8. The submerged arc welding method according to claim 2, wherein a steel material to be welded is a high-strength and high-Mn steel material for cryogenic use, which comprises a chemical composition containing, in mass %, C: 0.20% to 0.80%, Si: 0.15% to 0.90%, Mn: 15.0% to 30.0%, P: 0.030% or less, S: 0.030% or less, Ni: 3.00% or less, and Cr: 1.0% to 8.0%, with the balance being Fe and inevitable impurities.

9. The submerged arc welding method according to claim 4, wherein a steel material to be welded is a high-strength and high-Mn steel material for cryogenic use, which comprises a chemical composition containing, in mass %, C: 0.20% to 0.80%, Si: 0.15% to 0.90%, Mn: 15.0% to 30.0%, P: 0.030% or less, S: 0.030% or less, Ni: 3.00% or less, and Cr: 1.0% to 8.0%, with the balance being Fe and inevitable impurities.

10. The submerged arc welding method according to claim 7, wherein a steel material to be welded is a high-strength and high-Mn steel material for cryogenic use, which comprises a chemical composition containing, in mass %, C: 0.20% to 0.80%, Si: 0.15% to 0.90%, Mn: 15.0% to 30.0%, P: 0.030% or less, S: 0.030% or less, Ni: 3.00% or less, and Cr: 1.0% to 8.0%, with the balance being Fe and inevitable impurities.
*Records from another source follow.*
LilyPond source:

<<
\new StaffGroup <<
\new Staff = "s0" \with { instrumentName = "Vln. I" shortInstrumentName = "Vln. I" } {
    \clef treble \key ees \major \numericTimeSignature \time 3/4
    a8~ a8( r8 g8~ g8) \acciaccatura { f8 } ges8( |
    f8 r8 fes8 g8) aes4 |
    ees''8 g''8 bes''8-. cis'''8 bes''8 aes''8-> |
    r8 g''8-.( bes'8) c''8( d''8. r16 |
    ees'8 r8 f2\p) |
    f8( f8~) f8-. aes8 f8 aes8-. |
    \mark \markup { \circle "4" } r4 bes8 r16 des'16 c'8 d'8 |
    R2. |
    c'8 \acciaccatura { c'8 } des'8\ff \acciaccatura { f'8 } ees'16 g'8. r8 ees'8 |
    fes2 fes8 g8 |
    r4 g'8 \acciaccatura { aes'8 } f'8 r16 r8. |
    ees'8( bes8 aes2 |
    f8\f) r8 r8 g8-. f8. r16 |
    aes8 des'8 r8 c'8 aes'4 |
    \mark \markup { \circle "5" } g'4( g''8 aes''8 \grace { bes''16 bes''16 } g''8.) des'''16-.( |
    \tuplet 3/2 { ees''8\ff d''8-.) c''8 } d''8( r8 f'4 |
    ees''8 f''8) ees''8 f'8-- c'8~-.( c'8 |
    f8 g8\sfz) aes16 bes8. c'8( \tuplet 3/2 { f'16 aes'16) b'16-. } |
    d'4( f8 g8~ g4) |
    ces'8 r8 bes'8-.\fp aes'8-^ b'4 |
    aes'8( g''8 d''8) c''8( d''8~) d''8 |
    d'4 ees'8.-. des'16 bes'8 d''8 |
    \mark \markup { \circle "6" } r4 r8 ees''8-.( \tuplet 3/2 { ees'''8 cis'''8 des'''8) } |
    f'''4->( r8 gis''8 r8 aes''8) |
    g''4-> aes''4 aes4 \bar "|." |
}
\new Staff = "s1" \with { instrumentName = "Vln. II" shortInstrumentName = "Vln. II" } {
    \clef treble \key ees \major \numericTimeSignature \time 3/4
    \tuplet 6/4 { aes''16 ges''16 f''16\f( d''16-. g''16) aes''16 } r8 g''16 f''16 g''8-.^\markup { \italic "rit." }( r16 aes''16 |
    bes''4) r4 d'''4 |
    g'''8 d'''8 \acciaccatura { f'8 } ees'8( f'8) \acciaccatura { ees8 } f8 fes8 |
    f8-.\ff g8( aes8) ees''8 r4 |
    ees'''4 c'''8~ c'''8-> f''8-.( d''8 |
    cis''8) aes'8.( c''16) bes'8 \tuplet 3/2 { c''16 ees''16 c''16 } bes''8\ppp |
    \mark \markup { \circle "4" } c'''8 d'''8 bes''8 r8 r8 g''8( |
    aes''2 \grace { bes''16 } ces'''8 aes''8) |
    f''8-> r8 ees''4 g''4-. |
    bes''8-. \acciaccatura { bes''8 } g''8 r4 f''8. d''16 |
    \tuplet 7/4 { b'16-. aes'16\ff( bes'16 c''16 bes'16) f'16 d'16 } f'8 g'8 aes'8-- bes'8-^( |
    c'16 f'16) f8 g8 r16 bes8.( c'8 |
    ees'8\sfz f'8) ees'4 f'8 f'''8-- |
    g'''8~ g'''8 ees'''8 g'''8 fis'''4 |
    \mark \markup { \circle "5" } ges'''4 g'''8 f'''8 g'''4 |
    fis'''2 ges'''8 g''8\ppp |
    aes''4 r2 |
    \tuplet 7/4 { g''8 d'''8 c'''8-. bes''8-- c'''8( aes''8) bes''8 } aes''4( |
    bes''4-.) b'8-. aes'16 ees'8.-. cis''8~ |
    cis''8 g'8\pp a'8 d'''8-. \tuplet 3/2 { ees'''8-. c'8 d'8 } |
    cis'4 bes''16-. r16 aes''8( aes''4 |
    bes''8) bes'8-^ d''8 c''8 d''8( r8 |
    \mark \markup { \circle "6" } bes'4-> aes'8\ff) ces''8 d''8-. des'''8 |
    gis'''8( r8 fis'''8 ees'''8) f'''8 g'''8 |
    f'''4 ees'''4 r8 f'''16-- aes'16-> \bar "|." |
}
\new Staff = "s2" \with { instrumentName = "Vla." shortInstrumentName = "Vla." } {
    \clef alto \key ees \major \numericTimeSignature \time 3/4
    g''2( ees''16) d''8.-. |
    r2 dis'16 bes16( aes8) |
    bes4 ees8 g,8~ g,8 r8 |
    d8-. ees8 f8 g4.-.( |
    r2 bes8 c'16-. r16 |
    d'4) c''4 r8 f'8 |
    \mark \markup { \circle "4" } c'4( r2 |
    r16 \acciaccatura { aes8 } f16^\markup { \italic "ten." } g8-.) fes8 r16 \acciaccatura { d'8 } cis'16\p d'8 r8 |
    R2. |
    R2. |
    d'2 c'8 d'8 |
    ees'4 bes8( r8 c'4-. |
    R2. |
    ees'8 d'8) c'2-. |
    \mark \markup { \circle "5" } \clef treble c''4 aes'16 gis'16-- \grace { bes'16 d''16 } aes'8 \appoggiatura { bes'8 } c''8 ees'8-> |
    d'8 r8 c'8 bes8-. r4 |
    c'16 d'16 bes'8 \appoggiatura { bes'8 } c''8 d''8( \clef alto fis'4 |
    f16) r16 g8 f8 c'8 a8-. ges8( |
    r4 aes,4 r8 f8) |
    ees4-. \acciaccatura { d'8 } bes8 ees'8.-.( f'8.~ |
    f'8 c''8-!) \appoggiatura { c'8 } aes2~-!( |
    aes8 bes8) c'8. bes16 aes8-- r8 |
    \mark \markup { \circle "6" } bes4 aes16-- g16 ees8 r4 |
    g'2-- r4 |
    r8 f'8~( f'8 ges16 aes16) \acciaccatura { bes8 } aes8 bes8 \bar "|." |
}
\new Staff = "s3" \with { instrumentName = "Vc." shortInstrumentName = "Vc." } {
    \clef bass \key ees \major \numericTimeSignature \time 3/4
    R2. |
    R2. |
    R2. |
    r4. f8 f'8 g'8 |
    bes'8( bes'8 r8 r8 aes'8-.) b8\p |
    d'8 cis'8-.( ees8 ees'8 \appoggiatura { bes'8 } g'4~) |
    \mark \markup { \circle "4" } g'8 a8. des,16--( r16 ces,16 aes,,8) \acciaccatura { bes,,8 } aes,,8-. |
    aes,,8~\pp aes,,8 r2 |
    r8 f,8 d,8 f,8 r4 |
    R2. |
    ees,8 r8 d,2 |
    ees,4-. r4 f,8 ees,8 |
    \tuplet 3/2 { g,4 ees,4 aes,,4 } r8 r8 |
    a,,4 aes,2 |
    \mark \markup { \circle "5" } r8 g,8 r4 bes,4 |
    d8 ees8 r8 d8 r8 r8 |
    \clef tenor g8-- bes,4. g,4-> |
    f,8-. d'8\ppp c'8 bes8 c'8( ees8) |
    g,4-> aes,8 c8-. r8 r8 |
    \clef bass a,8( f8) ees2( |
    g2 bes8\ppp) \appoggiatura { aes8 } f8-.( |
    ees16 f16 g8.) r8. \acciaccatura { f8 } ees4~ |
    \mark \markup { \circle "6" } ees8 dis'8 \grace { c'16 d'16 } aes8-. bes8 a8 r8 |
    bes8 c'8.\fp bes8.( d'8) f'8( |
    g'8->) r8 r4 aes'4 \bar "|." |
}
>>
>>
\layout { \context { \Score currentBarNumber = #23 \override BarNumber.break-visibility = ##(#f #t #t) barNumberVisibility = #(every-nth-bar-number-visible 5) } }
11. The submerged arc welding method according to claim 8, wherein the chemical composition of the steel material further contains, in mass %, at least one selected from the group consisting of V: 2.00% or less, Ti: 1.00% or less, Nb: 1.00% or less, Al: 0.100% or less, Cu: 1.00% or less, N: 0.120% or less, O (oxygen): 0.0050% or less, B: 0.0030% or less, and REM: 0.0200% or less.

12. The submerged arc welding method according to claim 9, wherein the chemical composition of the steel material further contains, in mass %, at least one selected from the group consisting of V: 2.00% or less, Ti: 1.00% or less, Nb: 1.00% or less, Al: 0.100% or less, Cu: 1.00% or less, N: 0.120% or less, O (oxygen): 0.0050% or less, B: 0.0030% or less, and REM: 0.0200% or less.

13. The submerged arc welding method according to claim 10, wherein the chemical composition of the steel material further contains, in mass %, at least one selected from the group consisting of V: 2.00% or less, Ti: 1.00% or less, Nb: 1.00% or less, Al: 0.100% or less, Cu: 1.00% or less, N: 0.120% or less, O (oxygen): 0.0050% or less, B: 0.0030% or less, and REM: 0.0200% or less.